The nominate subspecies of the eastern chat-tanager, C. f. frugivorus, occurred on the Samaná Peninsula on the northeast coast of the Dominican Republic but is considered extinct, with no records since the early 1980s. The subspecies C. f. neibae is found in the central Sierra de Neiba mountain range of the western Dominican Dominican Republic and possibly into Haiti. C. f. abbotti was found on Gonâve Island off the west coast of Haiti but is also believed to be extinct since the early 1980s; however, a lack of extensive surveys on the island means the subspecies potentially survives.
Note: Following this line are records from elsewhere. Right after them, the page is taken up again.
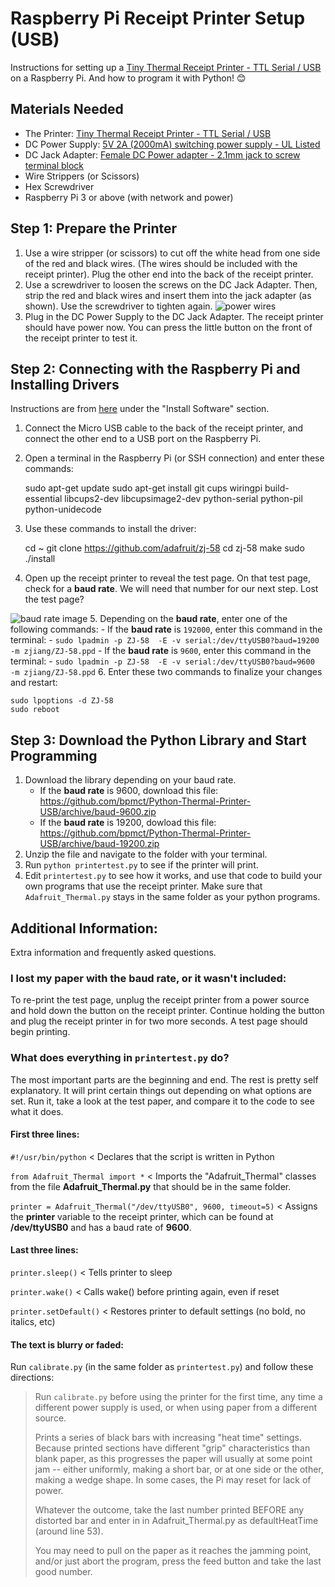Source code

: # Raspberry Pi Receipt Printer Setup (USB)
Instructions for setting up a [Tiny Thermal Receipt Printer - TTL Serial / USB](https://www.adafruit.com/product/2751) on a Raspberry Pi. And how to program it with Python! 😊

## Materials Needed
- The Printer: [Tiny Thermal Receipt Printer - TTL Serial / USB](https://www.adafruit.com/product/2751)
- DC Power Supply: [5V 2A (2000mA) switching power supply - UL Listed](https://www.adafruit.com/product/276)
- DC Jack Adapter: [Female DC Power adapter - 2.1mm jack to screw terminal block](https://www.adafruit.com/product/368)
- Wire Strippers (or Scissors)
- Hex Screwdriver
- Raspberry Pi 3 or above (with network and power)

## Step 1: Prepare the Printer
1. Use a wire stripper (or scissors) to cut off the white head from one side of the red and black wires. (The wires should be included with the receipt printer). Plug the other end into the back of the receipt printer. 
2. Use a screwdriver to loosen the screws on the DC Jack Adapter. Then, strip the red and black wires and insert them into the jack adapter (as shown). Use the screwdriver to tighten again. ![power wires](https://cdn-learn.adafruit.com/assets/assets/000/001/944/large1024/components_poweradapt.jpg?1396777663)
3. Plug in the DC Power Supply to the DC Jack Adapter. The receipt printer should have power now. You can press the little button on the front of the receipt printer to test it.

## Step 2: Connecting with the Raspberry Pi and Installing Drivers
Instructions are from [here](https://learn.adafruit.com/instant-camera-using-raspberry-pi-and-thermal-printer/system-setup#install-software-2-7) under the "Install Software" section.
1. Connect the Micro USB cable to the back of the receipt printer, and connect the other end to a USB port on the Raspberry Pi.
2. Open a terminal in the Raspberry Pi (or SSH connection) and enter these commands:

    sudo apt-get update
    sudo apt-get install git cups wiringpi build-essential libcups2-dev libcupsimage2-dev python-serial python-pil python-unidecode

3. Use these commands to install the driver:

    cd ~
    git clone https://github.com/adafruit/zj-58
    cd zj-58
    make
    sudo ./install
4. Open up the receipt printer to reveal the test page. On that test page, check for a **baud rate**. We will need that number for our next step. Lost the test page?

 ![baud rate image](https://cdn-learn.adafruit.com/assets/assets/000/040/964/original/camera_raspberry_pi_components_test-baud.jpg)
5. Depending on the **baud rate**, enter one of the following commands:
	- If the **baud rate** is `192000`, enter this command in the terminal:
		- `sudo lpadmin -p ZJ-58  -E -v serial:/dev/ttyUSB0?baud=19200  -m zjiang/ZJ-58.ppd`
	- If the **baud rate** is `9600`, enter this command in the terminal:
		- `sudo lpadmin -p ZJ-58  -E -v serial:/dev/ttyUSB0?baud=9600  -m zjiang/ZJ-58.ppd`
6. Enter these two commands to finalize your changes and restart:

    sudo lpoptions -d ZJ-58
    sudo reboot

## Step 3: Download the Python Library and Start Programming

1. Download the library depending on your baud rate.
	- If the **baud rate** is 9600, download this file: https://github.com/bpmct/Python-Thermal-Printer-USB/archive/baud-9600.zip
	- If the **baud rate** is 19200, dowload this file: https://github.com/bpmct/Python-Thermal-Printer-USB/archive/baud-19200.zip
2. Unzip the file and navigate to the folder with your terminal.
3. Run `python printertest.py` to see if the printer will print.
4. Edit `printertest.py` to see how it works, and use that code to build your own programs that use the receipt printer. Make sure that `Adafruit_Thermal.py` stays in the same folder as your python programs.

## Additional Information:

Extra information and frequently asked questions.

### I lost my paper with the baud rate, or it wasn't included:
To re-print the test page, unplug the receipt printer from a power source and hold down the button on the receipt printer. Continue holding the button and plug the receipt printer in for two more seconds. A test page should begin printing.

### What does everything in `printertest.py` do?

The most important parts are the beginning and end. The rest is pretty self explanatory. It will print certain things out depending on what options are set. Run it, take a look at the test paper, and compare it to the code to see what it does.

#### First three lines:
`#!/usr/bin/python` < Declares that the script is written in Python

`from Adafruit_Thermal import *` < Imports the "Adafruit_Thermal" classes from the file **Adafruit_Thermal.py** that should be in the same folder.

`printer = Adafruit_Thermal("/dev/ttyUSB0", 9600, timeout=5)` < Assigns the **printer** variable to the receipt printer, which can be found at **/dev/ttyUSB0** and has a baud rate of **9600**.

#### Last three lines:
`printer.sleep()` < Tells printer to sleep

`printer.wake()` < Calls wake() before printing again, even if reset

`printer.setDefault()` < Restores printer to default settings (no bold, no italics, etc)

#### The text is blurry or faded:
Run `calibrate.py` (in the same folder as `printertest.py`) and follow these directions:

> Run `calibrate.py` before using the printer for the first time, any time
> a different power supply is used, or when using paper from a different
> source.
> 
> Prints a series of black bars with increasing "heat time" settings.
> Because printed sections have different "grip" characteristics than
> blank paper, as this progresses the paper will usually at some point
> jam -- either uniformly, making a short bar, or at one side or the
> other, making a wedge shape.  In some cases, the Pi may reset for lack
> of power.
> 
> Whatever the outcome, take the last number printed BEFORE any 
> distorted bar and enter in in Adafruit_Thermal.py as defaultHeatTime
> (around line 53).
> 
> You may need to pull on the paper as it reaches the jamming point,
> and/or just abort the program, press the feed button and take the last
> good number.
In the Dominican Republic, the species inhabits dense undergrowth in montane forest, especially in ravines and along streams. C. f. frugivorus was mostly found below 600 m but C. f. neibae can range up to or above 2000 m. C. f. abbottis habitat on Gonâve was semi-arid scrublands near sea level.

==Behavior==
===Movement===

The eastern chat-tanager is a year-round resident throughout its range. It is secretive and usually encountered on or near the ground.

===Feeding===

The eastern chat-tanager forages on or near the ground, usually in pairs. Its diet is mostly insects and other invertebrates with a small amount of fruit.

===Breeding===

The eastern chat-tanager's breeding season is thought to be May to July. Almost nothing is known about its breeding biology. Only one nest has been found; it was cup shaped, placed in a fern by a blackberry Rubus patch, and contained one egg.

===Vocalization===

Both sexes of the eastern chat-tanager sing, usually at dawn. The species is "regarded as among the finest [singers] on Hispaniola". The nominate subspecies' song is "a low slurred or whistled 'swerp, swerp, chip, chip, chip...'" and that of C. f. neibae is "weet-weet-werp chip-cheep-sweet...". Both make "a sharp 'chin chin chin'" call.

==Status==

The IUCN has assessed the eastern chat-tanager as Near Threatened. It has a moderate sized range and its estimated population of 10,000 to 16,700 mature individuals is believed to be decreasing. The main threats are logging and conversion of habitat to agriculture. It is considered rare to locally common, but " relatively little of the species' habitat lies within protected areas".